The turbodrill and trackset bit were run in the hole just below the casing shoe and pulled out at the first Hollywood marker. The well was drilled with 10,000 14,000 lb weight on bit, 50 rpm at the rotary and 750 rpm at the bit on turbodrill, 422 gpm flow rate, and 3,500 psi pumping pressure. The targeted shale section was drilled at a cost of $120.33/ft, saving an estimated $37,600.
The pulled bit had an IADC dull grade of 3 3 WT-A I ER TD after a total of 4.8 million revolutions. The trackset bit withstood the high rotational speed of the turbodrill while drilling the medium hard lower Miocene formations.
REFERENCES
- Brett, J.F., Warren, T.M., and Behr, S.M., "Bit Whirl A New Theory of PDC Bit Failure," SPE paper 19571, presented at the Society of Petroleum Engineers Annual Conference and Exhibition, San Antonio, Oct. 8 11, 1989.
- Warren, T.M., Brett, J.F., and Sinor, L.A., "Development of a Whirl Resistant Bit," SPE paper 19572, presented at the SPE Annual Conference and Exhibition, San Antonio, Oct. 8 11, 1989.
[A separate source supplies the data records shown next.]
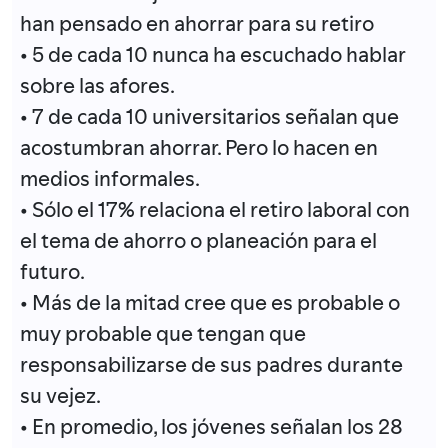
han pensado en ahorrar para su retiro
• 5 de cada 10 nunca ha escuchado hablar
sobre las afores.
• 7 de cada 10 universitarios señalan que
acostumbran ahorrar. Pero lo hacen en
medios informales.
• Sólo el 17% relaciona el retiro laboral con
el tema de ahorro o planeación para el
futuro.
• Más de la mitad cree que es probable o
muy probable que tengan que
responsabilizarse de sus padres durante
su vejez.
• En promedio, los jóvenes señalan los 28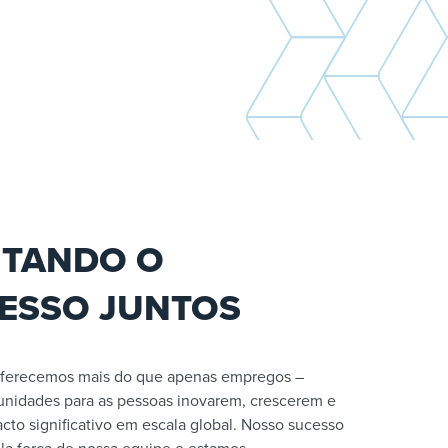
ITANDO O
ESSO JUNTOS
 oferecemos mais do que apenas empregos –
nidades para as pessoas inovarem, crescerem e
to significativo em escala global. Nosso sucesso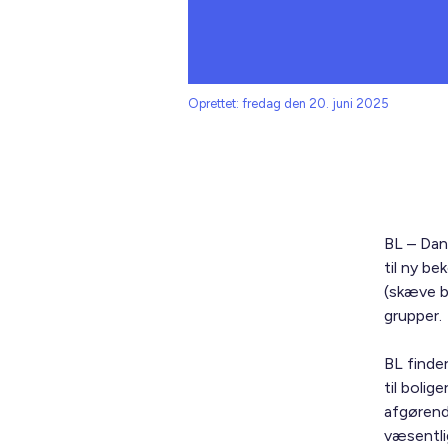
Oprettet: fredag den 20. juni 2025
BL – Dan
til ny be
(skæve b
grupper.
BL finder
til bolig
afgørend
væsentli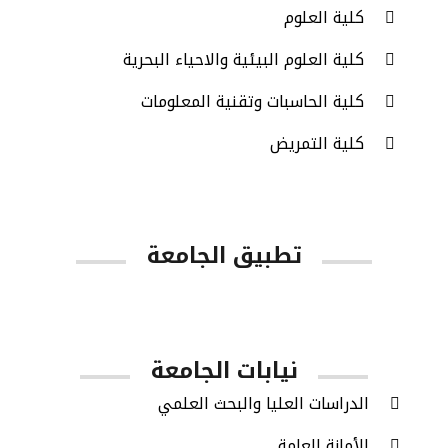
كلية العلوم
كلية العلوم البيئية والاحياء البحرية
كلية الحاسبات وتقنية المعلومات
كلية التمريض
تطبيق الجامعة
App Store
Google Play
نيابات الجامعة
الدراسات العليا والبحث العلمي
الأمانة العامة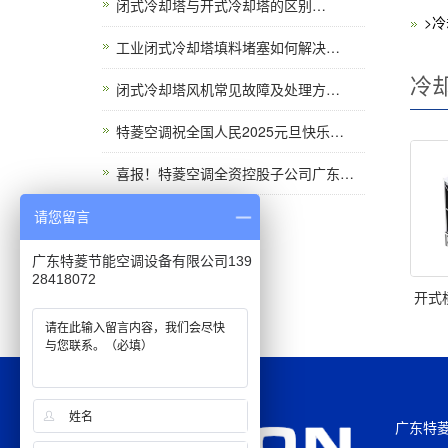
闭式冷却塔与开式冷却塔的区别…
>
工业闭式冷却塔填料堵塞如何解决…
冷
闭式冷却塔风机常见故障及处理方…
特菱空调祝全国人民2025元旦快乐…
喜报！特菱空调全资控股子公司广东…
请您留言
广东特菱节能空调设备有限公司139
28418072
开式
广东特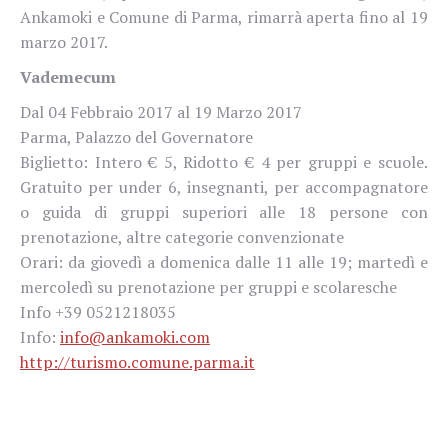
Ankamoki e Comune di Parma, rimarrà aperta fino al 19
marzo 2017.
Vademecum
Dal 04 Febbraio 2017 al 19 Marzo 2017
Parma, Palazzo del Governatore
Biglietto: Intero € 5, Ridotto € 4 per gruppi e scuole.
Gratuito per under 6, insegnanti, per accompagnatore
o guida di gruppi superiori alle 18 persone con
prenotazione, altre categorie convenzionate
Orari: da giovedì a domenica dalle 11 alle 19; martedì e
mercoledì su prenotazione per gruppi e scolaresche
Info +39 0521218035
Info:
info@ankamoki.com
http://turismo.comune.parma.it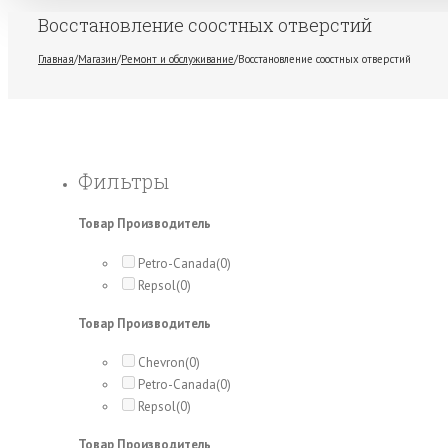
Восстановление соостных отверстий
Главная
/
Магазин
/
Ремонт и обслуживание
/
Восстановление соостных отверстий
Фильтры
Товар Производитель
Petro-Canada
(0)
Repsol
(0)
Товар Производитель
Chevron
(0)
Petro-Canada
(0)
Repsol
(0)
Товар Производитель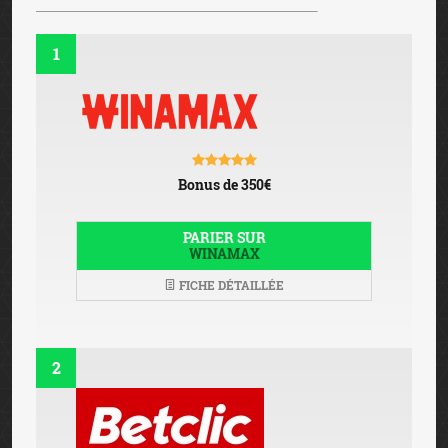
1
Bonus de 350€
PARIER SUR
WINAMAX
FICHE DÉTAILLÉE
2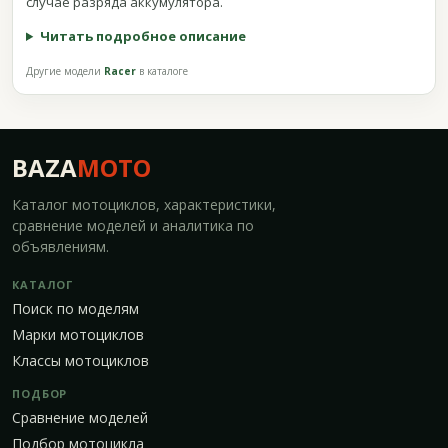
случае разряда аккумулятора.
Читать подробное описание
Другие модели
Racer
в каталоге
BAZA
MOTO
Каталог мотоциклов, характеристики,
сравнение моделей и аналитика по
объявлениям.
КАТАЛОГ
Поиск по моделям
Марки мотоциклов
Классы мотоциклов
ПОДБОР
Сравнение моделей
Подбор мотоцикла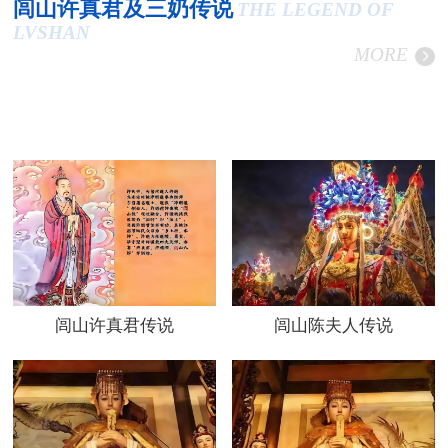
闾山许真君及三奶传说
THE LEGEND OF
LVSHAN
MORE
闾山许真君传说
闾山陈夫人传说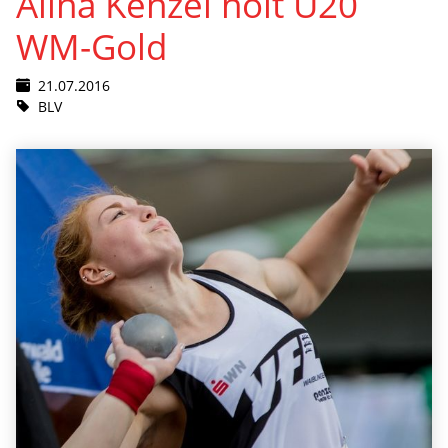
Alina Kenzel holt U20
WM-Gold
21.07.2016
BLV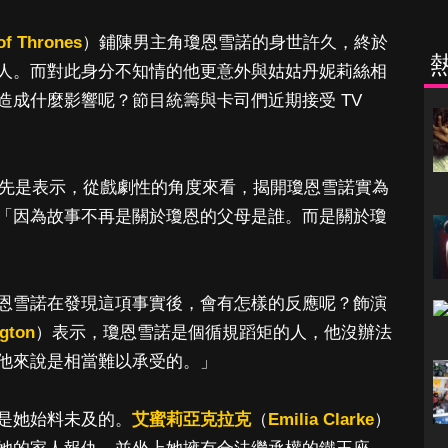
f Thrones
）鋪陳男主角瓊恩雪諾的身世許久，終於
人。而對此身分不知情的他更意外與姑姑丹妮莉絲相
造成什麼影響呢？節目統籌與卡司們近期接受 TV
先是表示，從戲劇性的角度來看，揭開瓊恩雪諾實為
「因為故事不再是關於瓊恩的父母是誰。而是關於瓊
恩雪諾在發現這項事實後，會有怎樣的反應呢？飾演
ngton
）表示，瓊恩雪諾是個循規蹈矩的人，他沒辦法
他來說是相當難以承受的。」
是她始料未及的。
艾蜜莉亞克拉克
（
Emilia Clarke
）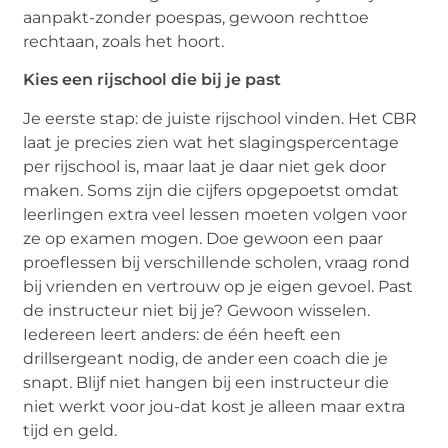
aanpakt-zonder poespas, gewoon rechttoe
rechtaan, zoals het hoort.
Kies een rijschool die bij je past
Je eerste stap: de juiste rijschool vinden. Het CBR
laat je precies zien wat het slagingspercentage
per rijschool is, maar laat je daar niet gek door
maken. Soms zijn die cijfers opgepoetst omdat
leerlingen extra veel lessen moeten volgen voor
ze op examen mogen. Doe gewoon een paar
proeflessen bij verschillende scholen, vraag rond
bij vrienden en vertrouw op je eigen gevoel. Past
de instructeur niet bij je? Gewoon wisselen.
Iedereen leert anders: de één heeft een
drillsergeant nodig, de ander een coach die je
snapt. Blijf niet hangen bij een instructeur die
niet werkt voor jou-dat kost je alleen maar extra
tijd en geld.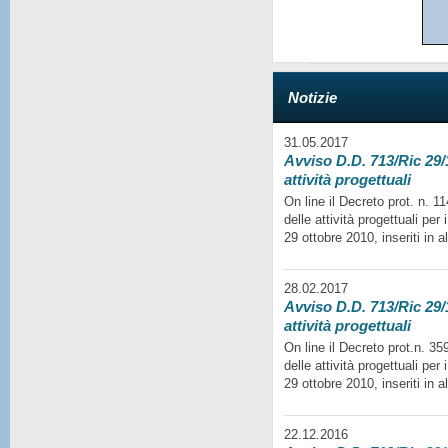
Notizie
31.05.2017
Avviso D.D. 713/Ric 29/1
attività progettuali
On line il Decreto prot. n. 
delle attività progettuali per
29 ottobre 2010, inseriti in a
28.02.2017
Avviso D.D. 713/Ric 29/1
attività progettuali
On line il Decreto prot.n. 35
delle attività progettuali per
29 ottobre 2010, inseriti in a
22.12.2016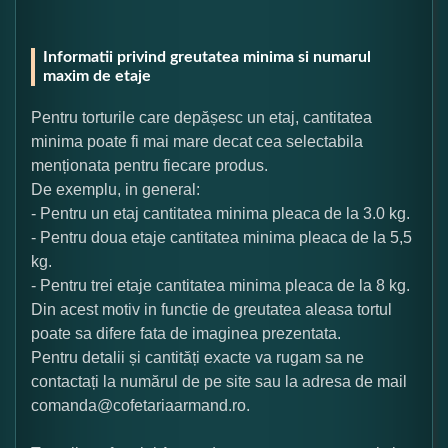
Informatii privind greutatea minima si numarul
maxim de etaje
Pentru torturile care depășesc un etaj, cantitatea
minima poate fi mai mare decat cea selectabila
menționata pentru fiecare produs.
De exemplu, in general:
- Pentru un etaj cantitatea minima pleaca de la 3.0 kg.
- Pentru doua etaje cantitatea minima pleaca de la 5,5
kg.
- Pentru trei etaje cantitatea minima pleaca de la 8 kg.
Din acest motiv in functie de greutatea aleasa tortul
poate sa difere fata de imaginea prezentata.
Pentru detalii și cantități exacte va rugam sa ne
contactați la numărul de pe site sau la adresa de mail
comanda@cofetariaarmand.ro.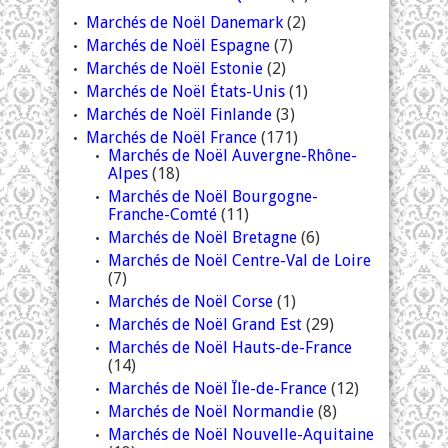
Marchés de Noël Danemark
(2)
Marchés de Noël Espagne
(7)
Marchés de Noël Estonie
(2)
Marchés de Noël États-Unis
(1)
Marchés de Noël Finlande
(3)
Marchés de Noël France
(171)
Marchés de Noël Auvergne-Rhône-
Alpes
(18)
Marchés de Noël Bourgogne-
Franche-Comté
(11)
Marchés de Noël Bretagne
(6)
Marchés de Noël Centre-Val de Loire
(7)
Marchés de Noël Corse
(1)
Marchés de Noël Grand Est
(29)
Marchés de Noël Hauts-de-France
(14)
Marchés de Noël Île-de-France
(12)
Marchés de Noël Normandie
(8)
Marchés de Noël Nouvelle-Aquitaine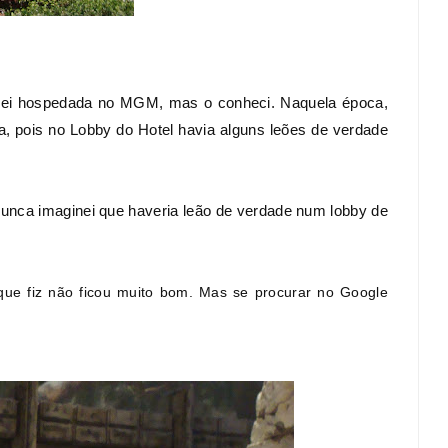
quei hospedada no MGM, mas o conheci. Naquela época,
, pois no Lobby do Hotel havia alguns leões de verdade
Nunca imaginei que haveria leão de verdade num lobby de
ue fiz não ficou muito bom. Mas se procurar no Google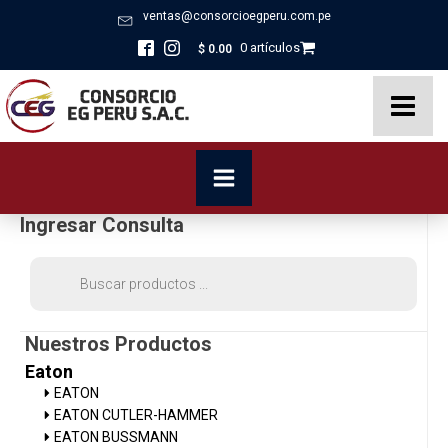
ventas@consorcioegperu.com.pe
0 artículos
$
0.00
Ingresar Consulta
Búsqueda
de
productos
Nuestros Productos
Eaton
EATON
EATON CUTLER-HAMMER
EATON BUSSMANN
- Christensen, F.L., "Rotary Drill Bits," U.S. patent 3,106,973, Oct. 15, 1963.
- Weaver, G.E., and Bunch, W., "Application of Thermally Stable Polycrystalline Bits/Downhole Motors in West Texas," SPE/IADC paper 16116, presented at the Society of Petroleum Engineers/International Association of Drilling Contractors Annual Drilling Conference, New Orleans, Mar. 15 18, 1987.
- Weaver, G.E., and Clayton, R.I., "A New PDC Cutting Structure Improves Bit Stabilization and Extends Application Into Harder Rock Types," SPE/IADC paper 25734, presented at the SPE/IADC Annual Drilling Conference, Amsterdam, Feb. 23 25, 1993.